In this tutorial, we will learn about Searching a pattern In a String Using the famous KMP algorithm.
Let's take an example, we take a string S="ABABBAB" and we have to find the Pattern P="ABBA" in this string
So, how to proceed this:-
1. Naive Approach - Try comparing each letter with the main string if you find a match move the index forward and compare,
if you find the pattern print the index - length of the pattern.
2. KMP Search Algorithm - (We will discuss more here) Optimized way to proceed.
3. Robin-Karp Algorithm - Slides the pattern to match with the main string.
KMP Algorithm or also known as Knuth-Morris-Pratt Algorithm is an optimized way to search pattern in a string by using the concept of
Longest Prefix Suffix. The Naive approach takes extra time to complete this process as it counts the already compared characters of the string again
while in KMP we work on this rule that all the compared characters will not form the required pattern and we solve it in O(n).
So here comes the main and most tricky part of explaining the working of the algorithm. So let me give you a line by line explanation of this Algorithm:-
1.Let us see what is an LPS(Longest Prefix Suffix) of an array.
Ex. Let's take the string S="ABCDABC"
Prefix can be (A,AB,ABC,ABCD...) Suffix will be (C,BC,ABC,DABC..)
So we can clearly see ABC is the Longest Prefix and a Suffix in the String.
2.So basically we have to create an lps array that will help us find the index of the character we have to match.
3 Let's take another example here and see how KMP Algorithm Works.
Before that let us understand how the Pi table works.

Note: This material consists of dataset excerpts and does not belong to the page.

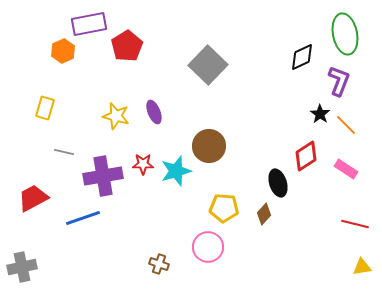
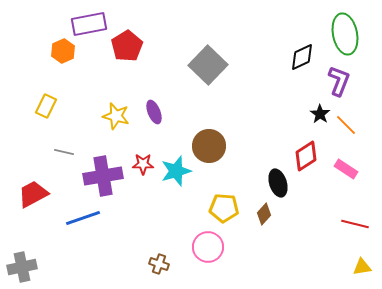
yellow rectangle: moved 1 px right, 2 px up; rotated 10 degrees clockwise
red trapezoid: moved 4 px up
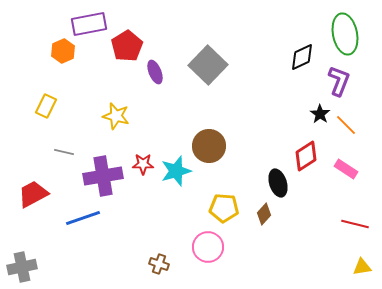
purple ellipse: moved 1 px right, 40 px up
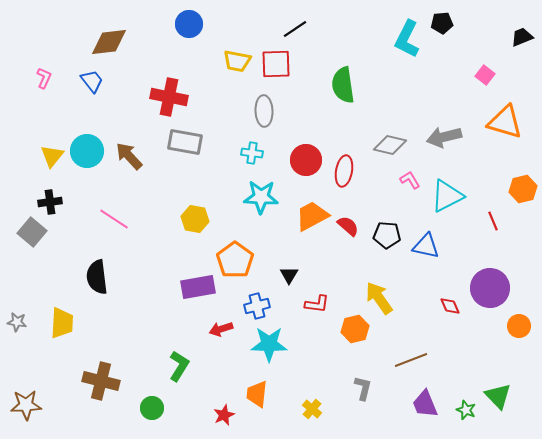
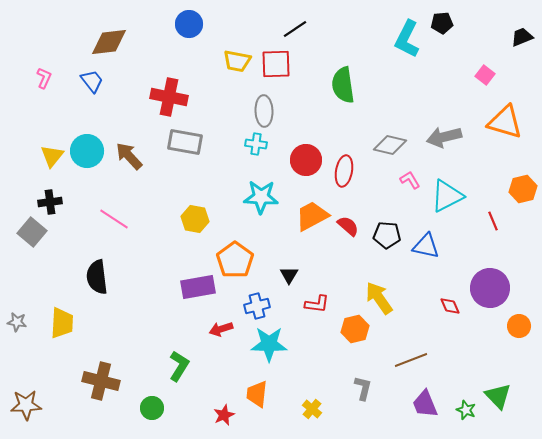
cyan cross at (252, 153): moved 4 px right, 9 px up
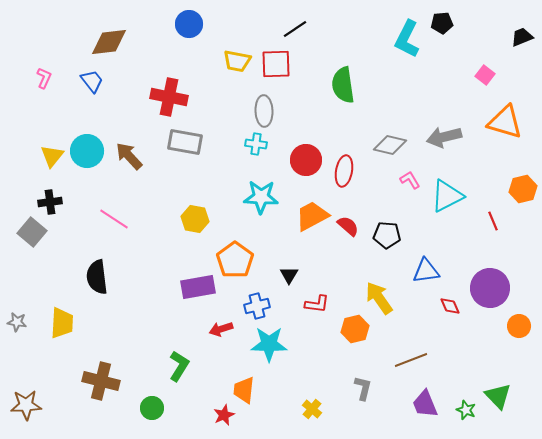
blue triangle at (426, 246): moved 25 px down; rotated 20 degrees counterclockwise
orange trapezoid at (257, 394): moved 13 px left, 4 px up
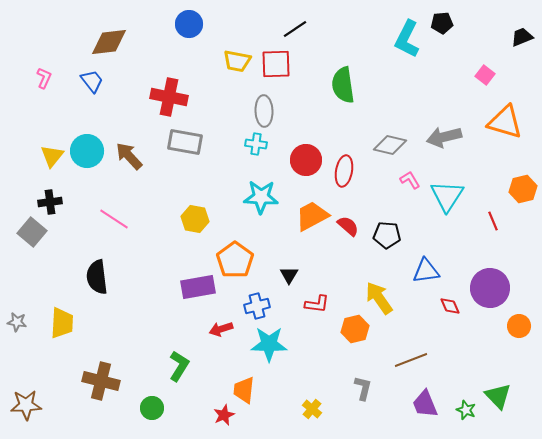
cyan triangle at (447, 196): rotated 30 degrees counterclockwise
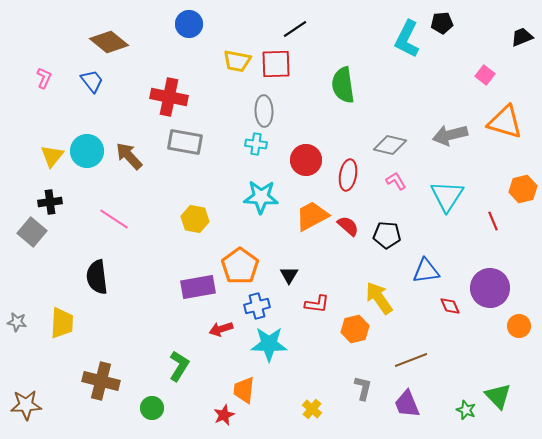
brown diamond at (109, 42): rotated 45 degrees clockwise
gray arrow at (444, 137): moved 6 px right, 2 px up
red ellipse at (344, 171): moved 4 px right, 4 px down
pink L-shape at (410, 180): moved 14 px left, 1 px down
orange pentagon at (235, 260): moved 5 px right, 6 px down
purple trapezoid at (425, 404): moved 18 px left
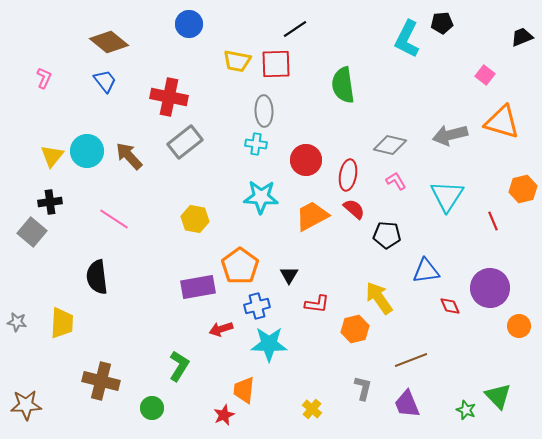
blue trapezoid at (92, 81): moved 13 px right
orange triangle at (505, 122): moved 3 px left
gray rectangle at (185, 142): rotated 48 degrees counterclockwise
red semicircle at (348, 226): moved 6 px right, 17 px up
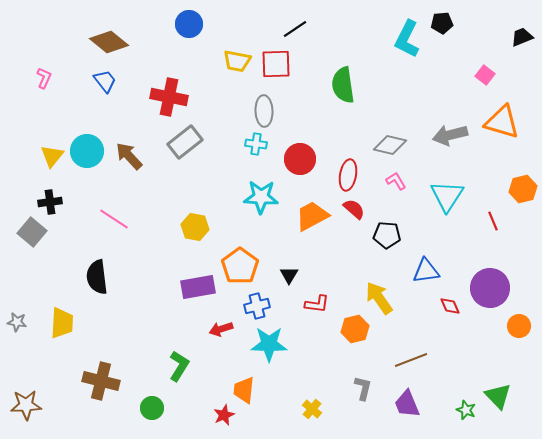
red circle at (306, 160): moved 6 px left, 1 px up
yellow hexagon at (195, 219): moved 8 px down
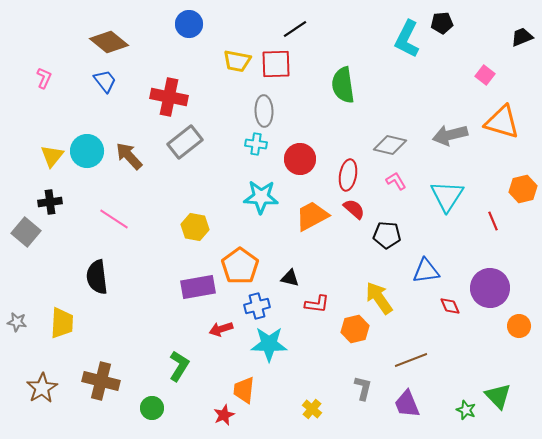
gray square at (32, 232): moved 6 px left
black triangle at (289, 275): moved 1 px right, 3 px down; rotated 48 degrees counterclockwise
brown star at (26, 405): moved 16 px right, 17 px up; rotated 28 degrees counterclockwise
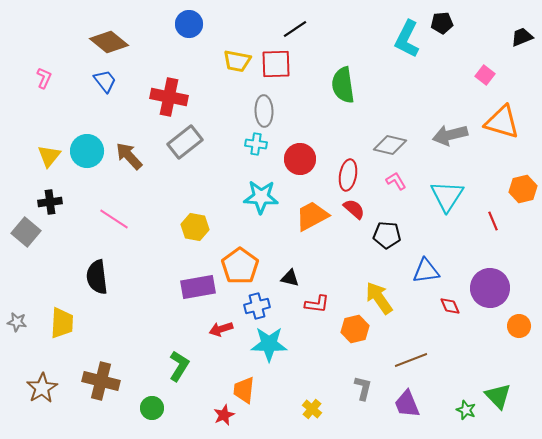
yellow triangle at (52, 156): moved 3 px left
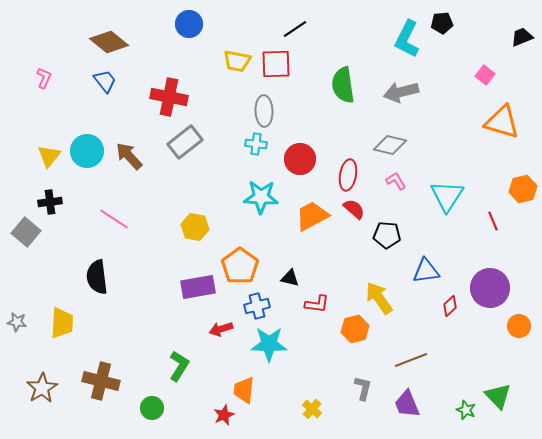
gray arrow at (450, 135): moved 49 px left, 43 px up
red diamond at (450, 306): rotated 70 degrees clockwise
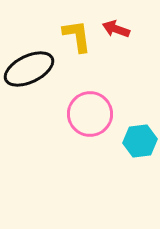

In this algorithm, we find the Pi table of the pattern we have to match
Let's take a string p="ababd" and the start of the string let's take that index as 1, So we represent the occurrence of the character which is repeating so the pi table will give us [0,0,1,2,0].

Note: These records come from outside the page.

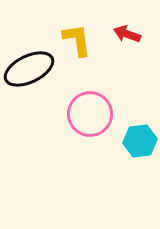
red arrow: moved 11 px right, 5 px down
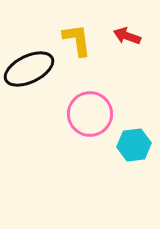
red arrow: moved 2 px down
cyan hexagon: moved 6 px left, 4 px down
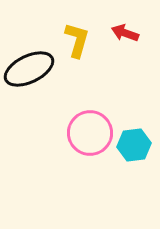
red arrow: moved 2 px left, 3 px up
yellow L-shape: rotated 24 degrees clockwise
pink circle: moved 19 px down
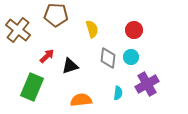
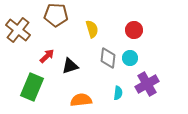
cyan circle: moved 1 px left, 1 px down
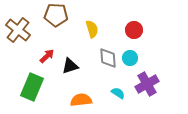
gray diamond: rotated 10 degrees counterclockwise
cyan semicircle: rotated 64 degrees counterclockwise
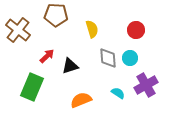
red circle: moved 2 px right
purple cross: moved 1 px left, 1 px down
orange semicircle: rotated 15 degrees counterclockwise
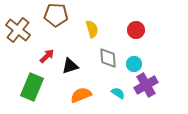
cyan circle: moved 4 px right, 6 px down
orange semicircle: moved 5 px up
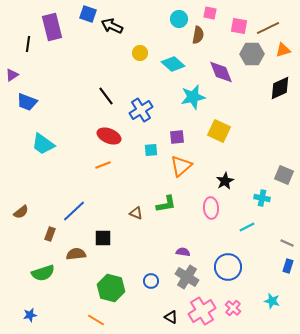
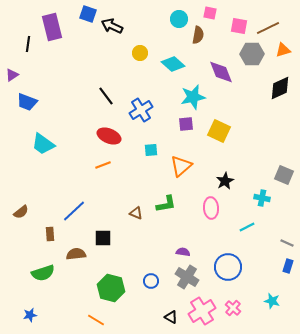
purple square at (177, 137): moved 9 px right, 13 px up
brown rectangle at (50, 234): rotated 24 degrees counterclockwise
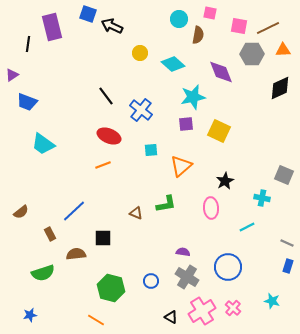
orange triangle at (283, 50): rotated 14 degrees clockwise
blue cross at (141, 110): rotated 20 degrees counterclockwise
brown rectangle at (50, 234): rotated 24 degrees counterclockwise
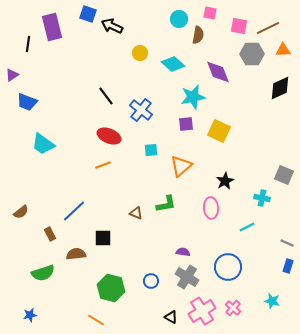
purple diamond at (221, 72): moved 3 px left
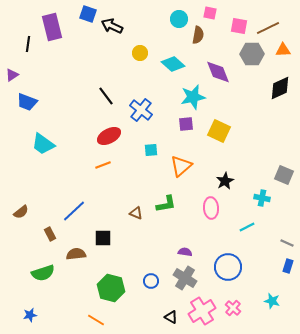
red ellipse at (109, 136): rotated 50 degrees counterclockwise
purple semicircle at (183, 252): moved 2 px right
gray cross at (187, 277): moved 2 px left, 1 px down
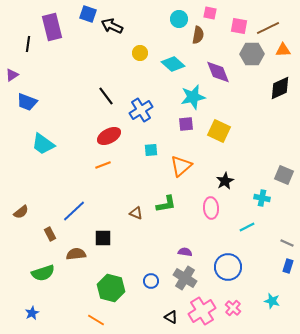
blue cross at (141, 110): rotated 20 degrees clockwise
blue star at (30, 315): moved 2 px right, 2 px up; rotated 16 degrees counterclockwise
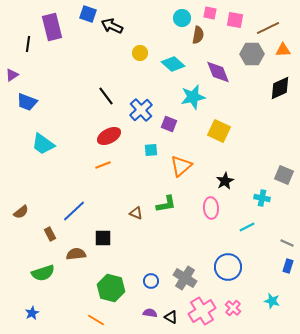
cyan circle at (179, 19): moved 3 px right, 1 px up
pink square at (239, 26): moved 4 px left, 6 px up
blue cross at (141, 110): rotated 10 degrees counterclockwise
purple square at (186, 124): moved 17 px left; rotated 28 degrees clockwise
purple semicircle at (185, 252): moved 35 px left, 61 px down
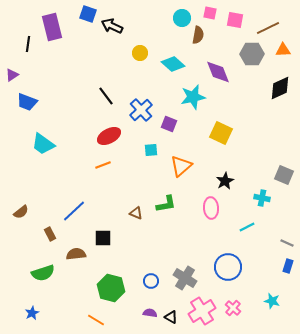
yellow square at (219, 131): moved 2 px right, 2 px down
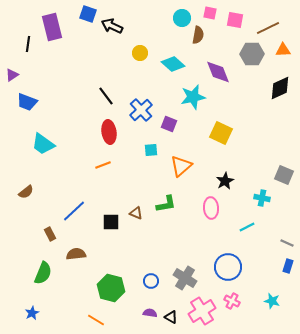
red ellipse at (109, 136): moved 4 px up; rotated 70 degrees counterclockwise
brown semicircle at (21, 212): moved 5 px right, 20 px up
black square at (103, 238): moved 8 px right, 16 px up
green semicircle at (43, 273): rotated 50 degrees counterclockwise
pink cross at (233, 308): moved 1 px left, 7 px up; rotated 14 degrees counterclockwise
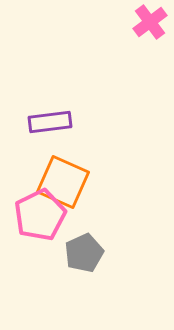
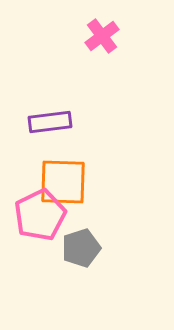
pink cross: moved 48 px left, 14 px down
orange square: rotated 22 degrees counterclockwise
gray pentagon: moved 3 px left, 5 px up; rotated 6 degrees clockwise
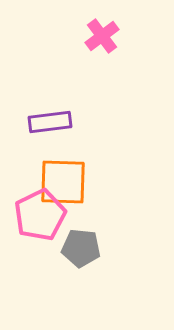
gray pentagon: rotated 24 degrees clockwise
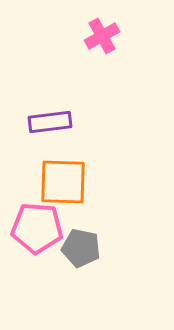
pink cross: rotated 8 degrees clockwise
pink pentagon: moved 3 px left, 13 px down; rotated 30 degrees clockwise
gray pentagon: rotated 6 degrees clockwise
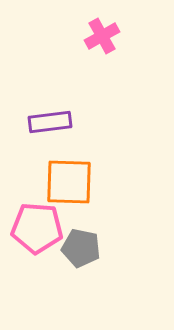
orange square: moved 6 px right
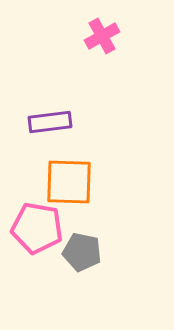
pink pentagon: rotated 6 degrees clockwise
gray pentagon: moved 1 px right, 4 px down
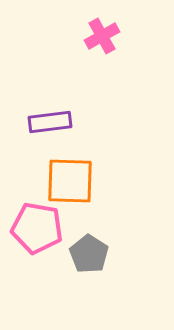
orange square: moved 1 px right, 1 px up
gray pentagon: moved 7 px right, 2 px down; rotated 21 degrees clockwise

After we generate this we are good to go for the Main Algorithm which follows these steps:-
a)Take 2 variables i and j.
b)Where i points to t and i points to j points to p.
c)Compare t[i] with p[j+1].
d)If a match is found then i++ and j++.
e) If Mismatch then Move the location of J as per pi table (Let's say j==2 then move to the index 2 of the string and see the value)
f) If j==0 Move i++ and start comparing again.
g)If the match is complete print out the index.